• _Problem_
Find the string "GIPFEL" in the records. Copy every line it appears in.

• _The input_

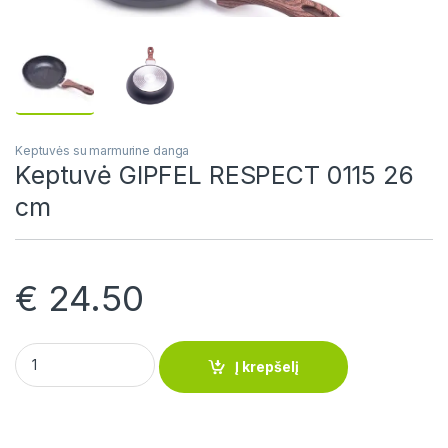
Keptuvės su marmurine danga
Keptuvė GIPFEL RESPECT 0115 26
cm
€
24.50
Keptuvė GIPFEL RESPECT 0115 26 cm quantity
Į krepšelį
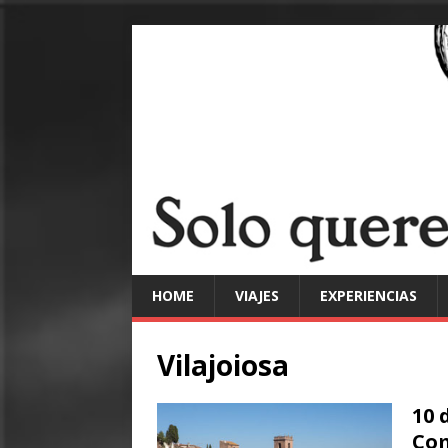
HOME
VIAJES
EXPERIENCIAS
Vilajoiosa
10 
Com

• _Expected answer_
Keptuvė GIPFEL RESPECT 0115 26
Keptuvė GIPFEL RESPECT 0115 26 cm quantity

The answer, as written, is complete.